* **課題**:
以下の項目の各行を、「行番号」と「行の内容」の二列からなるMarkdownの表として示してもらえますか。空行は除き、画像は解答に含めないでください。

☆ ☆ ☆ ☆ ☆ ☆ ☆

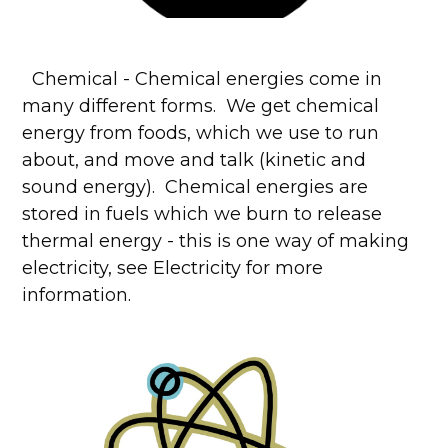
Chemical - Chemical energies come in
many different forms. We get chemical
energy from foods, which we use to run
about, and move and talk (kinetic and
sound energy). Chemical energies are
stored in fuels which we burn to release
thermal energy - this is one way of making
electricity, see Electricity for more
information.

☆ ☆ ☆ ☆ ☆ ☆ ☆

* **解答**:
| 行番号 | 行の内容 |
|---|---|
| 1 | Chemical - Chemical energies come in |
| 2 | many different forms. We get chemical |
| 3 | energy from foods, which we use to run |
| 4 | about, and move and talk (kinetic and |
| 5 | sound energy). Chemical energies are |
| 6 | stored in fuels which we burn to release |
| 7 | thermal energy - this is one way of making |
| 8 | electricity, see Electricity for more |
| 9 | information. |